Sunday, December 16, 2007

Carpetbaggers

OH THE GREAT PLAINS OUTSIDE ARE FRIGHTFUL! BUT THE FIRE IS SO DELIGHTFUL!  AND SINCE THERE'S NO PLACE TO GO...ummm...yeah there's no effin' place to go.


Quite a melody if a damn depressing one.  Hang in there VM.  Better locations are just around the corner.  Meanwhile, the Great Plains - seemingly lacking any other discernible purpose - are at least good for comic relief once in a while, especially around election season.

You see, there’s an adjacent state that has some sorta statewide, group masturbatory moment coming up, a “caucus” or something, that matters a lot to politicians and reporters and only obliquely to anybody with a real life. I’ve always said that the word “politics” has two roots: ‘poly’ as in many, and ‘tics’ as in festering, swollen, blood-sucking parasites. Yet it’s difficult to really blame politicians for their mating and work habits.  They are what they are; more’s the pity.

But why must they always be accompanied by grinning, ass-licking entertainment industry nitwits?  Yes, just across the state line next door, like Orcs on a virginal Hobbit, like bedbugs in a fleabag motel, slavering hordes of these carpet-bagging star/dilettantes are busily molesting poor unsuspecting voters. Lobbying, stumping, advising, sounding at every turn like the blithering idiots they surely must be, all to help those considered too dumb to move someplace better than fly-over country appreciate their - and their favorite candidate’s - overwhelming wisdom and all-around really neato commitment to a saner planet.

It’s a nauseating sight. That cocooned coastal coddling, the fawning adoration, the feting, pampering and catering-to all producing successive generations of spoiled, stupid narcissists - so stupid in fact that they legitimately believe they have some hard-won insights that the rest of us are on pins and needles waiting for, breathless in anticipation.

I kinda like Obama. And, Oprah may be the greatest thing to hit day-time TV since Gilligan's Island reruns (I'm a MaryAnn guy myself; I think I saw the Professor doin' Ginger down by the lagoon...) But if Her Royal Oprahness alone causes a vote for one candidate over another, well, paraphrasing H.L. Mencken, once again the American Voter will have gotten what the American Voter deserves and gotten it good and hard. Just like Ginger.

And Kevin Bacon? I'm hoping it's more like 6 BILLION degrees of separation.

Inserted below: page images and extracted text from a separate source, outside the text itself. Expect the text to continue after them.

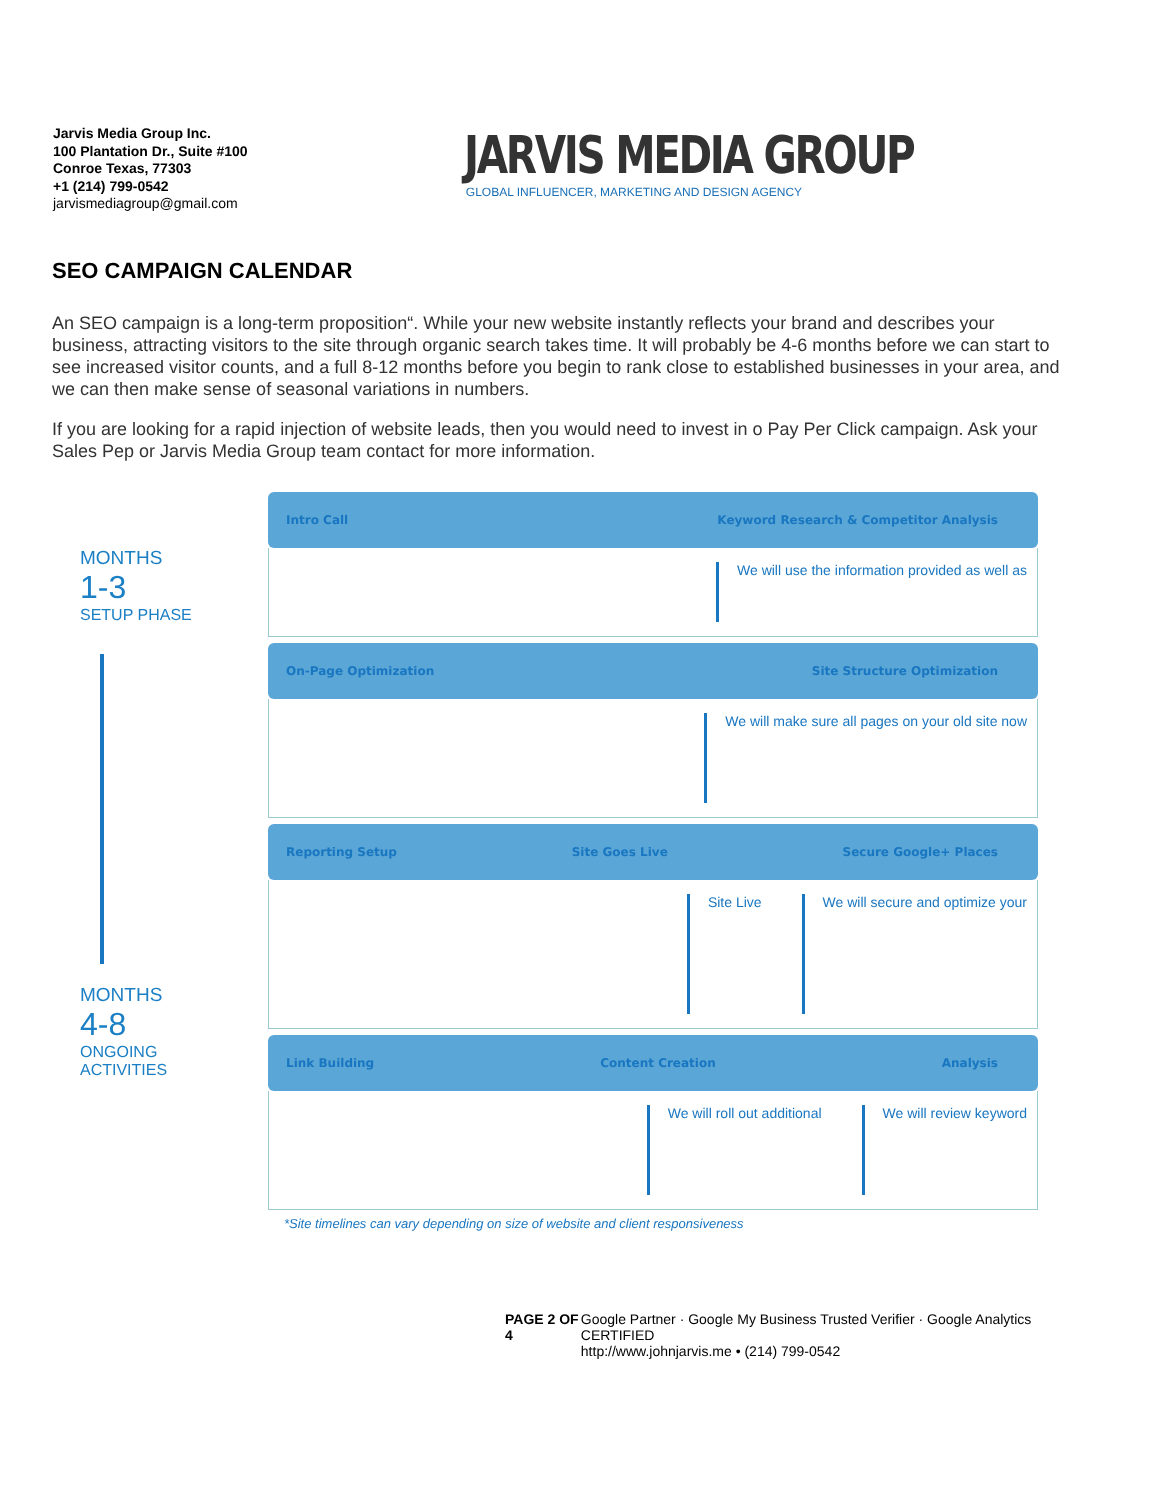Jarvis Media Group Inc.
100 Plantation Dr., Suite #100
Conroe Texas, 77303
+1 (214) 799-0542
jarvismediagroup@gmail.com
JARVIS MEDIA GROUP
GLOBAL INFLUENCER, MARKETING AND DESIGN AGENCY
SEO CAMPAIGN CALENDAR
An SEO campaign is a long-term proposition“. While your new website instantly reflects your brand and describes your business, attracting visitors to the site through organic search takes time. It will probably be 4-6 months before we can start to see increased visitor counts, and a full 8-12 months before you begin to rank close to established businesses in your area, and we can then make sense of seasonal variations in numbers.
If you are looking for a rapid injection of website leads, then you would need to invest in o Pay Per Click campaign. Ask your Sales Pep or Jarvis Media Group team contact for more information.
MONTHS
1-3
SETUP PHASE
MONTHS
4-8
ONGOING
ACTIVITIES
Intro Call Keyword Research & Competitor Analysis
We will use the information provided as well as
On-Page Optimization Site Structure Optimization
We will make sure all pages on your old site now
Reporting Setup Site Goes Live Secure Google+ Places
Site Live We will secure and optimize your
Link Building Content Creation Analysis
We will roll out additional We will review keyword
*Site timelines can vary depending on size of website and client responsiveness
PAGE 2 OF 4 Google Partner · Google My Business Trusted Verifier · Google Analytics CERTIFIED
http://www.johnjarvis.me • (214) 799-0542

iPod Shuffle: "Half Moon" by Janis Joplin, from "18 Essential Songs." Janis rocks.

1 comment:

Anonymous said...

I'm voting for whomever Daniel Craig accompanies on the campaign trail! Even if it were Harry Reid, "Hey, I really DID think she could swim" Edward Kennedy, or Al Franken. They've got MY vote if Double "O" shows up with them. Ummmmm....double "O"?!! Maybe THAT's why I like the man????